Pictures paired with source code

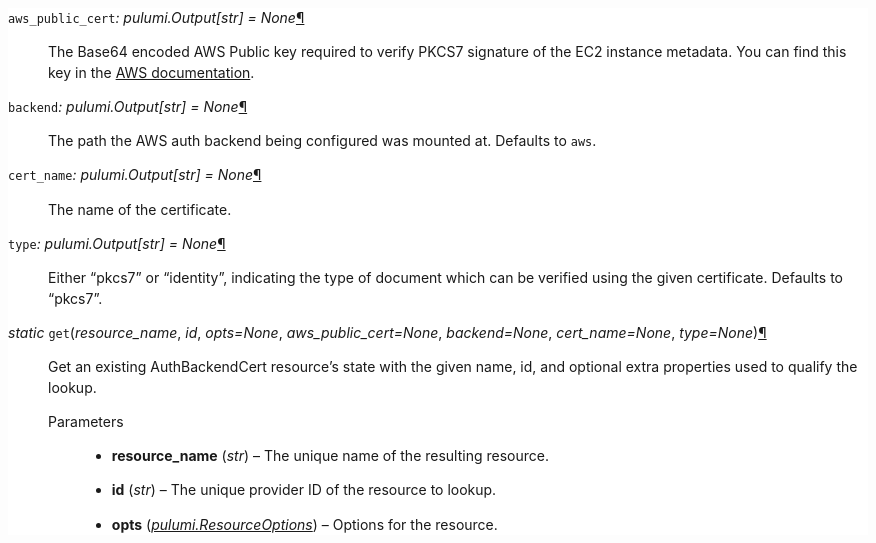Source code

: <dl class="py attribute">
<dt id="pulumi_vault.aws.AuthBackendCert.aws_public_cert">
<code class="sig-name descname">aws_public_cert</code><em class="property">: pulumi.Output[str]</em><em class="property"> = None</em><a class="headerlink" href="#pulumi_vault.aws.AuthBackendCert.aws_public_cert" title="Permalink to this definition">¶</a></dt>
<dd><p>The  Base64 encoded AWS Public key required to
verify PKCS7 signature of the EC2 instance metadata. You can find this key in
the <a class="reference external" href="http://docs.aws.amazon.com/AWSEC2/latest/UserGuide/instance-identity-documents.html">AWS
documentation</a>.</p>
</dd></dl>

<dl class="py attribute">
<dt id="pulumi_vault.aws.AuthBackendCert.backend">
<code class="sig-name descname">backend</code><em class="property">: pulumi.Output[str]</em><em class="property"> = None</em><a class="headerlink" href="#pulumi_vault.aws.AuthBackendCert.backend" title="Permalink to this definition">¶</a></dt>
<dd><p>The path the AWS auth backend being configured was
mounted at.  Defaults to <code class="docutils literal notranslate"><span class="pre">aws</span></code>.</p>
</dd></dl>

<dl class="py attribute">
<dt id="pulumi_vault.aws.AuthBackendCert.cert_name">
<code class="sig-name descname">cert_name</code><em class="property">: pulumi.Output[str]</em><em class="property"> = None</em><a class="headerlink" href="#pulumi_vault.aws.AuthBackendCert.cert_name" title="Permalink to this definition">¶</a></dt>
<dd><p>The name of the certificate.</p>
</dd></dl>

<dl class="py attribute">
<dt id="pulumi_vault.aws.AuthBackendCert.type">
<code class="sig-name descname">type</code><em class="property">: pulumi.Output[str]</em><em class="property"> = None</em><a class="headerlink" href="#pulumi_vault.aws.AuthBackendCert.type" title="Permalink to this definition">¶</a></dt>
<dd><p>Either “pkcs7” or “identity”, indicating the type of
document which can be verified using the given certificate. Defaults to
“pkcs7”.</p>
</dd></dl>

<dl class="py method">
<dt id="pulumi_vault.aws.AuthBackendCert.get">
<em class="property">static </em><code class="sig-name descname">get</code><span class="sig-paren">(</span><em class="sig-param"><span class="n">resource_name</span></em>, <em class="sig-param"><span class="n">id</span></em>, <em class="sig-param"><span class="n">opts</span><span class="o">=</span><span class="default_value">None</span></em>, <em class="sig-param"><span class="n">aws_public_cert</span><span class="o">=</span><span class="default_value">None</span></em>, <em class="sig-param"><span class="n">backend</span><span class="o">=</span><span class="default_value">None</span></em>, <em class="sig-param"><span class="n">cert_name</span><span class="o">=</span><span class="default_value">None</span></em>, <em class="sig-param"><span class="n">type</span><span class="o">=</span><span class="default_value">None</span></em><span class="sig-paren">)</span><a class="headerlink" href="#pulumi_vault.aws.AuthBackendCert.get" title="Permalink to this definition">¶</a></dt>
<dd><p>Get an existing AuthBackendCert resource’s state with the given name, id, and optional extra
properties used to qualify the lookup.</p>
<dl class="field-list simple">
<dt class="field-odd">Parameters</dt>
<dd class="field-odd"><ul class="simple">
<li><p><strong>resource_name</strong> (<em>str</em>) – The unique name of the resulting resource.</p></li>
<li><p><strong>id</strong> (<em>str</em>) – The unique provider ID of the resource to lookup.</p></li>
<li><p><strong>opts</strong> (<a class="reference internal" href="../../pulumi/#pulumi.ResourceOptions" title="pulumi.ResourceOptions"><em>pulumi.ResourceOptions</em></a>) – Options for the resource.</p></li>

[Work task] Only the line that contains "the type of" and the lines after it, through the end of the data above, are to be repeated exactly.

[Output of the exercise]
<dd><p>Either “pkcs7” or “identity”, indicating the type of
document which can be verified using the given certificate. Defaults to
“pkcs7”.</p>
</dd></dl>

<dl class="py method">
<dt id="pulumi_vault.aws.AuthBackendCert.get">
<em class="property">static </em><code class="sig-name descname">get</code><span class="sig-paren">(</span><em class="sig-param"><span class="n">resource_name</span></em>, <em class="sig-param"><span class="n">id</span></em>, <em class="sig-param"><span class="n">opts</span><span class="o">=</span><span class="default_value">None</span></em>, <em class="sig-param"><span class="n">aws_public_cert</span><span class="o">=</span><span class="default_value">None</span></em>, <em class="sig-param"><span class="n">backend</span><span class="o">=</span><span class="default_value">None</span></em>, <em class="sig-param"><span class="n">cert_name</span><span class="o">=</span><span class="default_value">None</span></em>, <em class="sig-param"><span class="n">type</span><span class="o">=</span><span class="default_value">None</span></em><span class="sig-paren">)</span><a class="headerlink" href="#pulumi_vault.aws.AuthBackendCert.get" title="Permalink to this definition">¶</a></dt>
<dd><p>Get an existing AuthBackendCert resource’s state with the given name, id, and optional extra
properties used to qualify the lookup.</p>
<dl class="field-list simple">
<dt class="field-odd">Parameters</dt>
<dd class="field-odd"><ul class="simple">
<li><p><strong>resource_name</strong> (<em>str</em>) – The unique name of the resulting resource.</p></li>
<li><p><strong>id</strong> (<em>str</em>) – The unique provider ID of the resource to lookup.</p></li>
<li><p><strong>opts</strong> (<a class="reference internal" href="../../pulumi/#pulumi.ResourceOptions" title="pulumi.ResourceOptions"><em>pulumi.ResourceOptions</em></a>) – Options for the resource.</p></li>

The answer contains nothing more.